#### НАБОР ЗАДАНИЙ:
(1) Какого числа полковник Бернацкий, согласно отрывку о кадетском корпусе, распорядился вывести оставшиеся роты на Большой плац?
(2) Перепишите кусок отрывка о кадетском корпусе от слов «Всем нам памятно, что» до слов «ногами, обмотанными тряпками.», заменив «святым крестом» на «крестным знамением».

#### ЦИТИРУЕМЫЙ ОТРЫВОК:
━━━━━━

Кадеты и юнкера в Белой борьбе и на чужбине - Волков Сергей Владимирович 13 стр.


Особенно запечатлелся в памяти случай, происшедший 25 января 1920 года, когда, после долгих колебаний, во второй половине дня полковник Бернацкий распорядился о выходе оставшихся в корпусе рот на Большой плац для следования в походном порядке на Румынию. В городе в это время уже установилась советская власть, связи с городом уже не было, когда в ворота корпуса вбежала небольшого роста дама, лет 3035, не помню, как она была одета, но в память врезалось, что она была в высоких дамских сапожках на шнурках и на высоких каблуках. Поравнявшись с 4-й ротой, она стала выкрикивать фамилию своего сына, кадета младших классов Б. Найдя сына, она пристроилась к 4-й роте и тронулась с нами в последний путь, без всякого багажа, налегке, как мы.

Но особенно запомнилось, что эта маленькая героическая женщина, прорвавшаяся через уже занятый большевиками город в корпус, осенила нас, выходящих из ворот кадет, широким крестным знамением, олицетворяя этим всех кадетских матерей, благословлявших своих сыновей на тяжелый путь, из которого многие не возвратились живыми.

Всем нам памятно, что в корпусе в начале и в конце учебного года служился молебен, второй из которых являлся и напутственным молебном для окончивших, перед их разъездом из корпуса; каждое утро и вечер были общие (поротно) молитвы; молитвами отмечались начало и конец учебного дня; молились до и после принятия пищи. А вот в начале опасного для жизни похода никто не благословил уходящих детей и отроков святым крестом Почему? Только одна кадетская мать-героиня сделала это и пошла вместе с нами в наш тяжелый путь. Но, увы, через два дня ее сапожки на высоких каблуках не выдержали тяжелого пути, и я видел ее идущую по обмерзшей дороге с ногами, обмотанными тряпками.

Ежегодно, когда в Америке отмечают День матери, я вспоминаю свою мать и героиню-мать нашего кадета Б. Если она еще жива, да сохранит ее Бог, а если умерла, да примет ее Господь в Царствие Небесное!

В 1920 году кадеты узнали о гибели капитана Полоцкого кадетского корпуса Чикувера. Он был взят красными в плен и по мобилизации направлен командиром подразделения в Одесскую пехотную школу. Летом началось восстание против Советов в Малой и Большой Аккаржах. Капитан Чикувер был послан с курсантами на подавление восстания, но он со своим подразделением перешел на сторону восставших. После подавления восстания капитан Чикувер вторично попал в плен и был расстрелян, предварительно вырыв себе могилу.

Очень возможно, что если бы полутора 1-й роты, оставшаяся в корпусе, не поддавшись уговорам полковника Бернацкого, своевременно решила бы пробиваться в порт, то, безусловно, за ними пошли бы и все остальные или большинство 2-й и 3-й рот, и тогда наш корпус имел бы меньше потерь, чем те, которые были понесены за время нахождения наших кадет в «раю трудящихся».

━━━━━━

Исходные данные
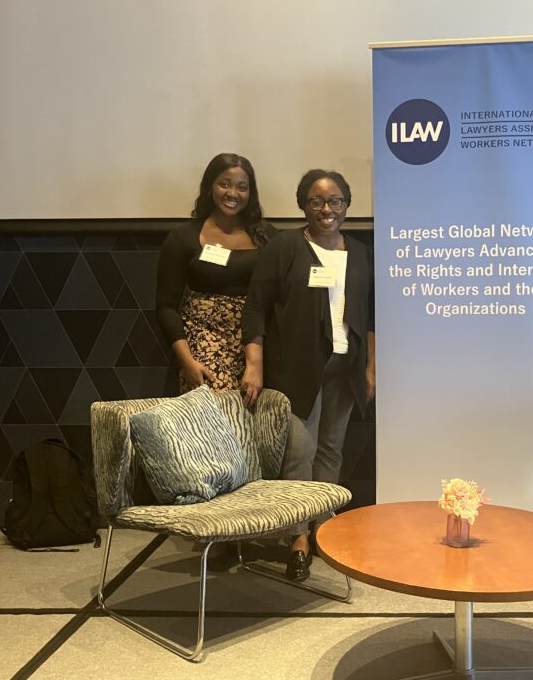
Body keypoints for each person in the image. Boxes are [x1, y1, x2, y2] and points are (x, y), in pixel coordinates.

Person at [242, 169, 376, 582]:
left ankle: (323, 527)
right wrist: (254, 365)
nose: (327, 209)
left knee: (331, 450)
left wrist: (370, 366)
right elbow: (256, 308)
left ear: (347, 206)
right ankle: (297, 538)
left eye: (335, 201)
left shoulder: (359, 251)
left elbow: (371, 314)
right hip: (297, 367)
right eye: (317, 201)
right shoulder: (285, 247)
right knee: (299, 452)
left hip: (345, 367)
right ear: (303, 205)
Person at [156, 153, 276, 394]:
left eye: (242, 187)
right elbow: (166, 306)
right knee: (211, 424)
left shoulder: (267, 236)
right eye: (225, 184)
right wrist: (186, 361)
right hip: (202, 345)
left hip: (257, 345)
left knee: (252, 424)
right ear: (210, 187)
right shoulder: (183, 237)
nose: (233, 193)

━━━━━━

#### ОТВЕТЫ ПО НОМЕРАМ:
(1) 25 января 1920 года.

(2)
Всем нам памятно, что в корпусе в начале и в конце учебного года служился молебен, второй из которых являлся и напутственным молебном для окончивших, перед их разъездом из корпуса; каждое утро и вечер были общие (поротно) молитвы; молитвами отмечались начало и конец учебного дня; молились до и после принятия пищи. А вот в начале опасного для жизни похода никто не благословил уходящих детей и отроков крестным знамением Почему? Только одна кадетская мать-героиня сделала это и пошла вместе с нами в наш тяжелый путь. Но, увы, через два дня ее сапожки на высоких каблуках не выдержали тяжелого пути, и я видел ее идущую по обмерзшей дороге с ногами, обмотанными тряпками.